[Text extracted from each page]
○ ○ ○
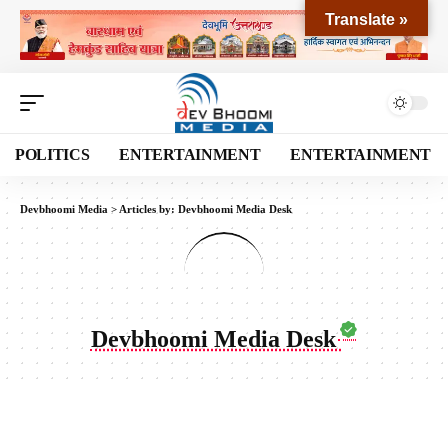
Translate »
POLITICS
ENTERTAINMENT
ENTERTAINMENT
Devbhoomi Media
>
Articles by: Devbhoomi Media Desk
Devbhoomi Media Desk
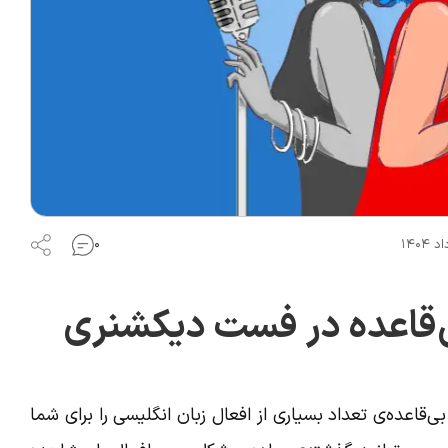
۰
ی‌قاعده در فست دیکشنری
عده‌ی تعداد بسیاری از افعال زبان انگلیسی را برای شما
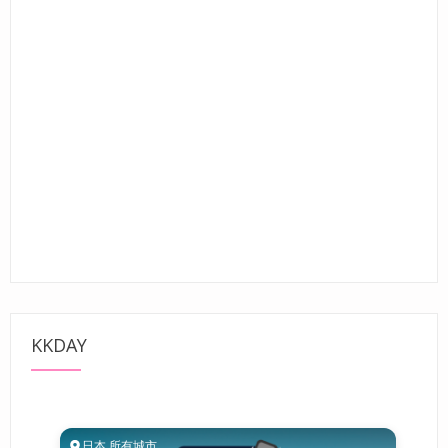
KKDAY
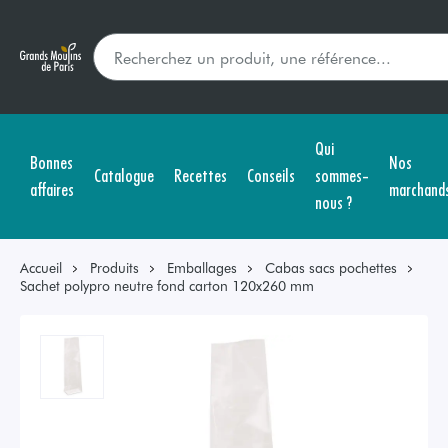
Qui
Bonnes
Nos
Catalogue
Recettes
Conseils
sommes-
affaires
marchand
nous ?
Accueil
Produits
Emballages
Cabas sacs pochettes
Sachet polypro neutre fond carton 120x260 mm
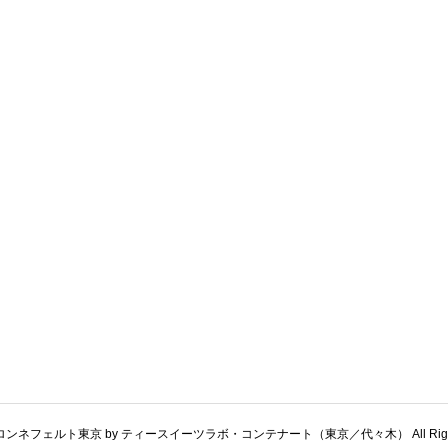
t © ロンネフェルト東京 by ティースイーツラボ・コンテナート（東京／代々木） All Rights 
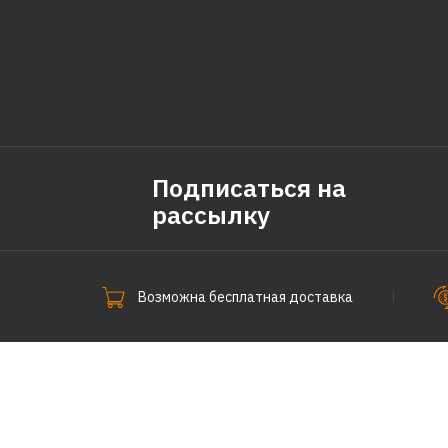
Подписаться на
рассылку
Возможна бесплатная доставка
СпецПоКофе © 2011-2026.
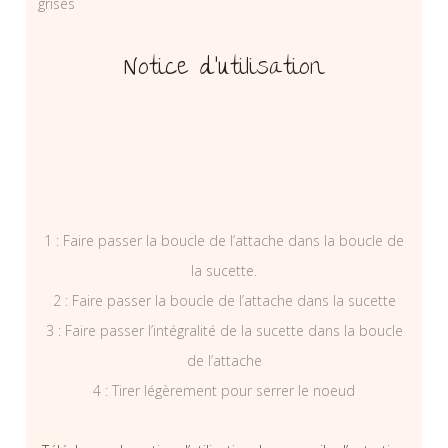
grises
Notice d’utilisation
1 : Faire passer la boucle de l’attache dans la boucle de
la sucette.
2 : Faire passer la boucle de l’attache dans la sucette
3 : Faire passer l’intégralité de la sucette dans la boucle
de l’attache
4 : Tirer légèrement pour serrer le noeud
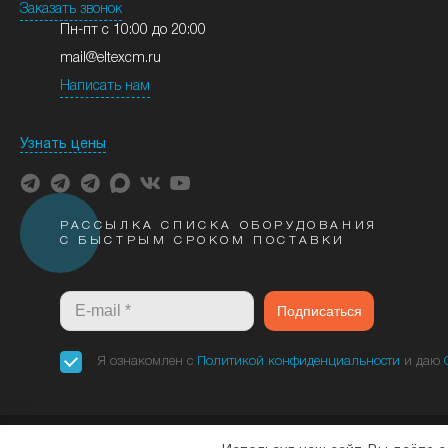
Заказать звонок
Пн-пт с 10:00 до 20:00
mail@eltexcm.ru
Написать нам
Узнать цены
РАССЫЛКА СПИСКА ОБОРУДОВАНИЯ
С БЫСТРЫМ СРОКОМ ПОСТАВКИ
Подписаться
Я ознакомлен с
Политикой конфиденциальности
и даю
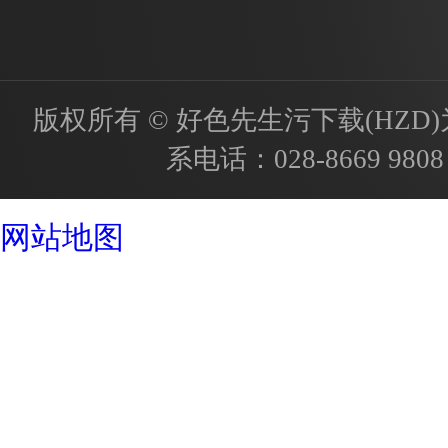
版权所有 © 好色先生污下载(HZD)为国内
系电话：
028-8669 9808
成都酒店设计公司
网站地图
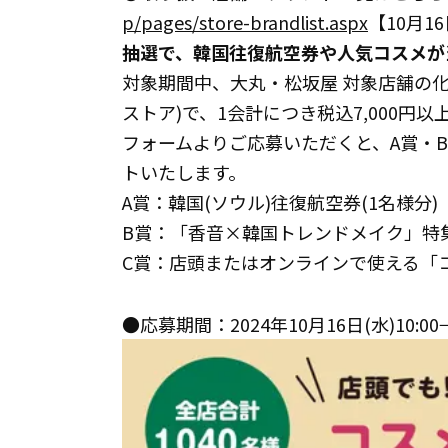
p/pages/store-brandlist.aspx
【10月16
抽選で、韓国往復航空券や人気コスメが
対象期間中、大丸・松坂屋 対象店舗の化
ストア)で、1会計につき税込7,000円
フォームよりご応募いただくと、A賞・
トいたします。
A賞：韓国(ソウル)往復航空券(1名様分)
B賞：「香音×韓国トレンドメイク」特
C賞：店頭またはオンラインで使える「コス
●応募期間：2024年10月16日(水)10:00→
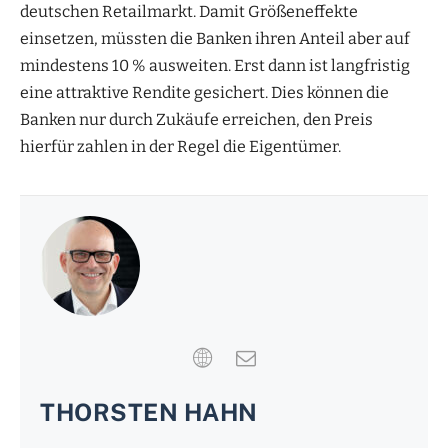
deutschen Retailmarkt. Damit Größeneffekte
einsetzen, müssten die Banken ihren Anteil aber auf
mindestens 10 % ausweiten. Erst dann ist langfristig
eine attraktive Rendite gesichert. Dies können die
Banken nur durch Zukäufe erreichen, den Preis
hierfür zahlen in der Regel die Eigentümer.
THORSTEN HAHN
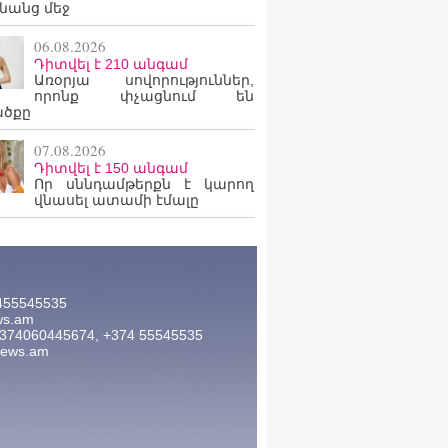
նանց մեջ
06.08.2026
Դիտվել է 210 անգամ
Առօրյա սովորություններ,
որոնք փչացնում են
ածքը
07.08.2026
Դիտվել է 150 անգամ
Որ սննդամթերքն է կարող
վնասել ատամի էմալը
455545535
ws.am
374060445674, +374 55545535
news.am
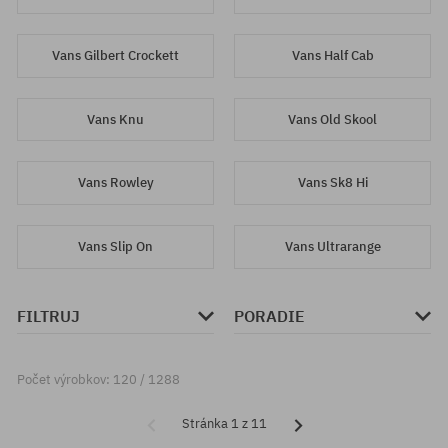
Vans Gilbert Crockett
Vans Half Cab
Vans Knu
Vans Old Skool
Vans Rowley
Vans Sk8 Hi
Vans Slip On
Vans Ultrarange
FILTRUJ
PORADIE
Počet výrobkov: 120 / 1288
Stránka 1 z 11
○ ○ ○
JOB ITEM:
Copy the text of every row above line for line, without changing anything, and leave out the pictures.

TASK OUTPUT:
Translate »
POLITICS
ENTERTAINMENT
ENTERTAINMENT
Devbhoomi Media
>
Articles by: Devbhoomi Media Desk
Devbhoomi Media Desk
۰
ی‌قاعده در فست دیکشنری
عده‌ی تعداد بسیاری از افعال زبان انگلیسی را برای شما
KKDAY
Qui
Bonnes
Nos
Catalogue
Recettes
Conseils
sommes-
affaires
marchand
nous ?
Accueil
Produits
Emballages
Cabas sacs pochettes
Sachet polypro neutre fond carton 120x260 mm
t © ロンネフェルト東京 by ティースイーツラボ・コンテナート（東京／代々木） All Rights 
Подписаться на
рассылку
Возможна бесплатная доставка
СпецПоКофе © 2011-2026.
grises
Notice d’utilisation
1 : Faire passer la boucle de l’attache dans la boucle de
la sucette.
2 : Faire passer la boucle de l’attache dans la sucette
3 : Faire passer l’intégralité de la sucette dans la boucle
de l’attache
4 : Tirer légèrement pour serrer le noeud
Заказать звонок
Пн-пт с 10:00 до 20:00
mail@eltexcm.ru
Написать нам
Узнать цены
РАССЫЛКА СПИСКА ОБОРУДОВАНИЯ
С БЫСТРЫМ СРОКОМ ПОСТАВКИ
Подписаться
Я ознакомлен с
Политикой конфиденциальности
и даю
版权所有 © 好色先生污下载(HZD)为国内
系电话：
028-8669 9808
成都酒店设计公司
网站地图
p/pages/store-brandlist.aspx
【10月16
抽選で、韓国往復航空券や人気コスメが
対象期間中、大丸・松坂屋 対象店舗の化
ストア)で、1会計につき税込7,000円
フォームよりご応募いただくと、A賞・
トいたします。
A賞：韓国(ソウル)往復航空券(1名様分)
B賞：「香音×韓国トレンドメイク」特
C賞：店頭またはオンラインで使える「コス
●応募期間：2024年10月16日(水)10:00→
deutschen Retailmarkt. Damit Größeneffekte
einsetzen, müssten die Banken ihren Anteil aber auf
mindestens 10 % ausweiten. Erst dann ist langfristig
eine attraktive Rendite gesichert. Dies können die
Banken nur durch Zukäufe erreichen, den Preis
hierfür zahlen in der Regel die Eigentümer.
THORSTEN HAHN
նանց մեջ
06.08.2026
Դիտվել է 210 անգամ
Առօրյա սովորություններ,
որոնք փչացնում են
ածքը
07.08.2026
Դիտվել է 150 անգամ
Որ սննդամթերքն է կարող
վնասել ատամի էմալը
455545535
ws.am
374060445674, +374 55545535
news.am
Vans Gilbert Crockett
Vans Half Cab
Vans Knu
Vans Old Skool
Vans Rowley
Vans Sk8 Hi
Vans Slip On
Vans Ultrarange
FILTRUJ
PORADIE
Počet výrobkov: 120 / 1288
Stránka 1 z 11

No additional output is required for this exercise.